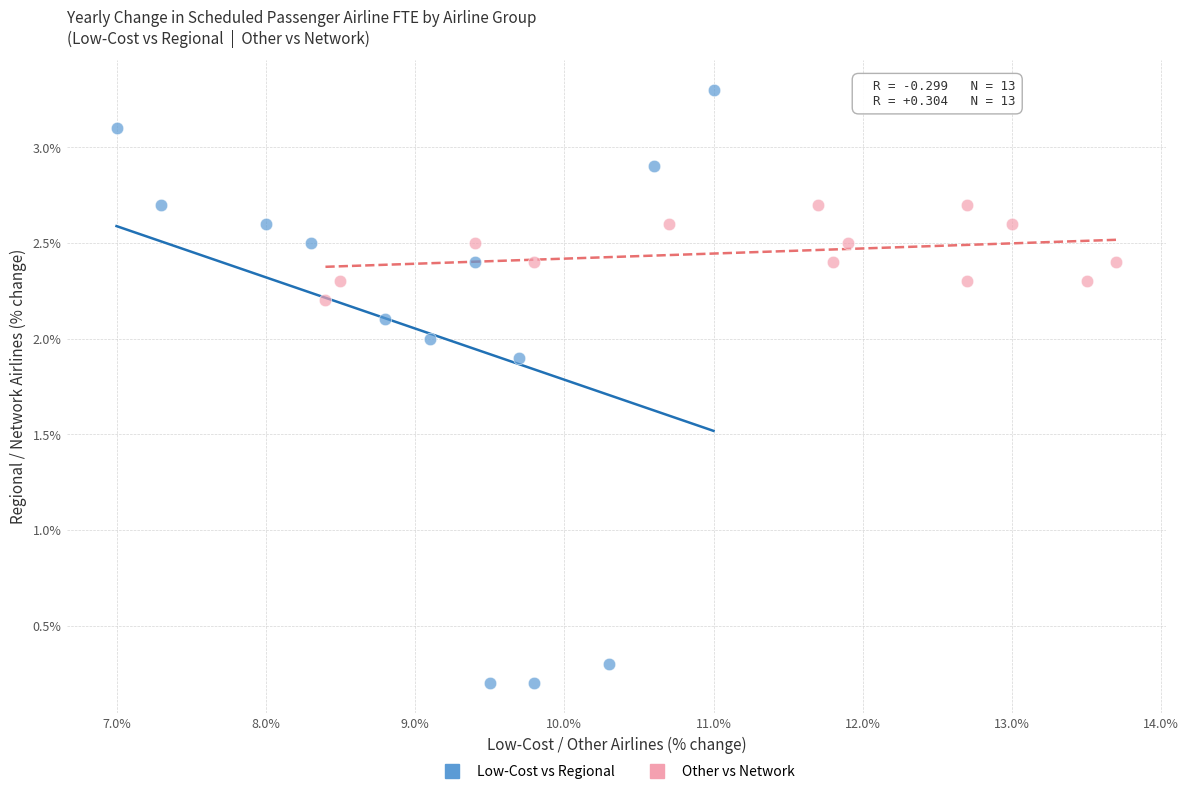

Which series contains the highest Y value?

Low-Cost vs Regional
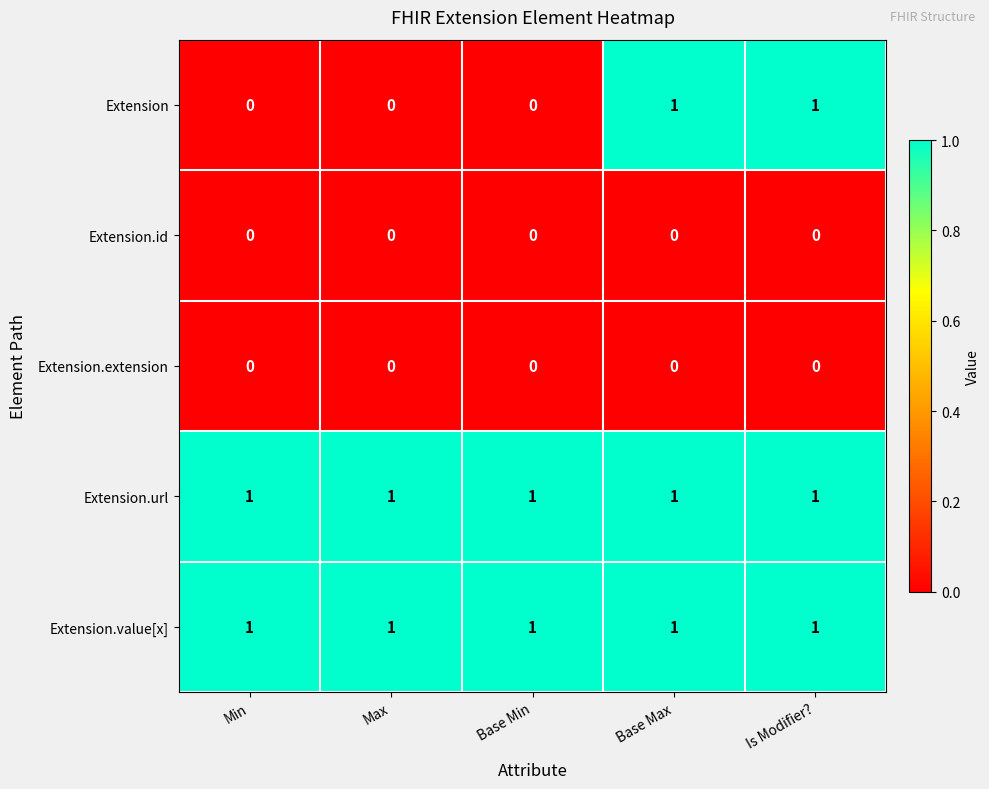

The Extension series shows 0 at Max. True or false?

True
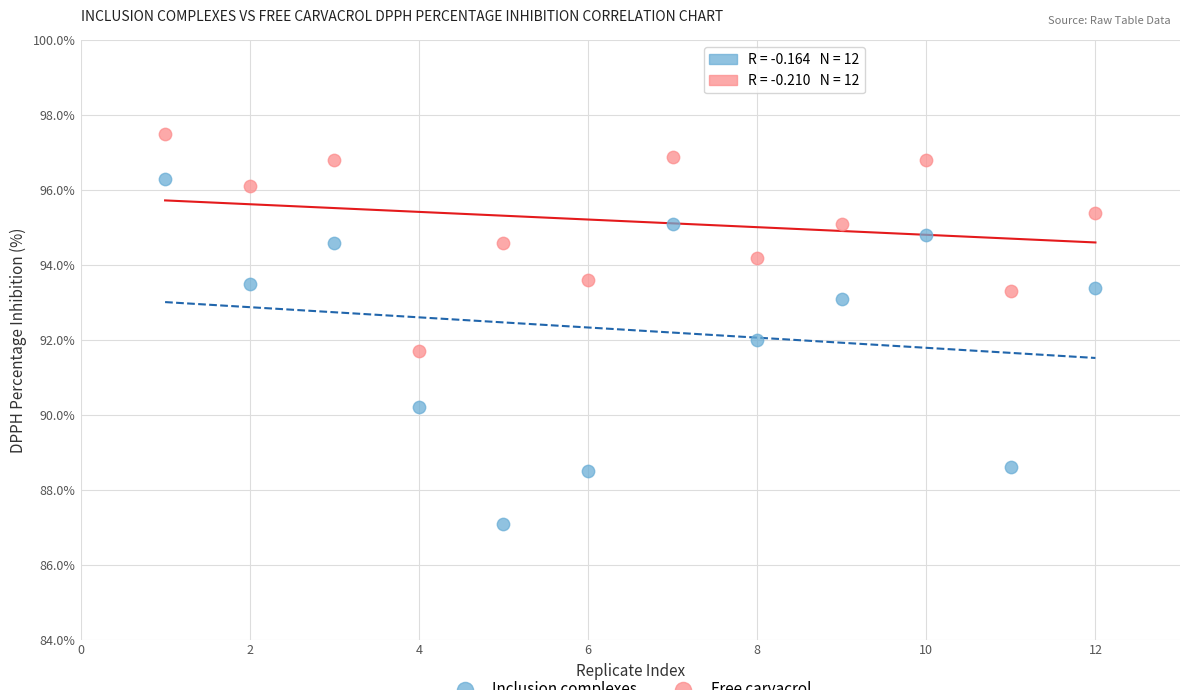

Across all data points, what is the range of X values (max minus min)?

11.0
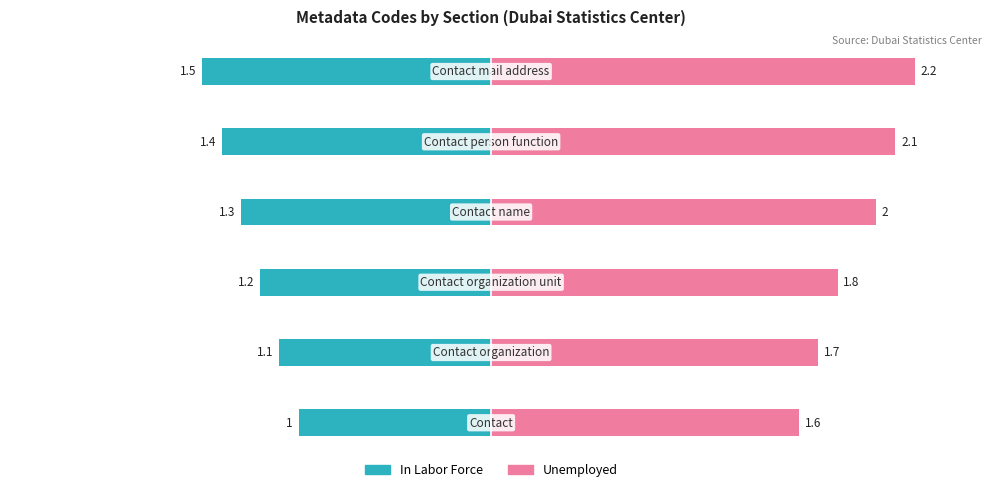

Is it true that In Labor Force equals -0.7 at 3?

False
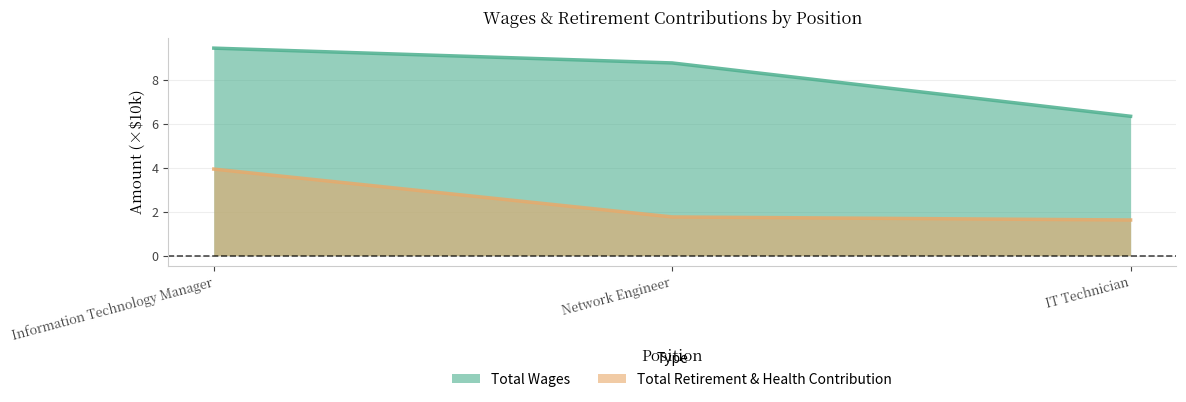

At Information Technology Manager, list the series in order from largest to smallest.

Total Wages, Total Retirement & Health Contribution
+ + + + + + +
Locate each line in the items above that contains the string "series", treating uppercase and lowercase as distinct, and copy those lines.

Which series contains the highest Y value?
The Extension series shows 0 at Max. True or false?
At Information Technology Manager, list the series in order from largest to smallest.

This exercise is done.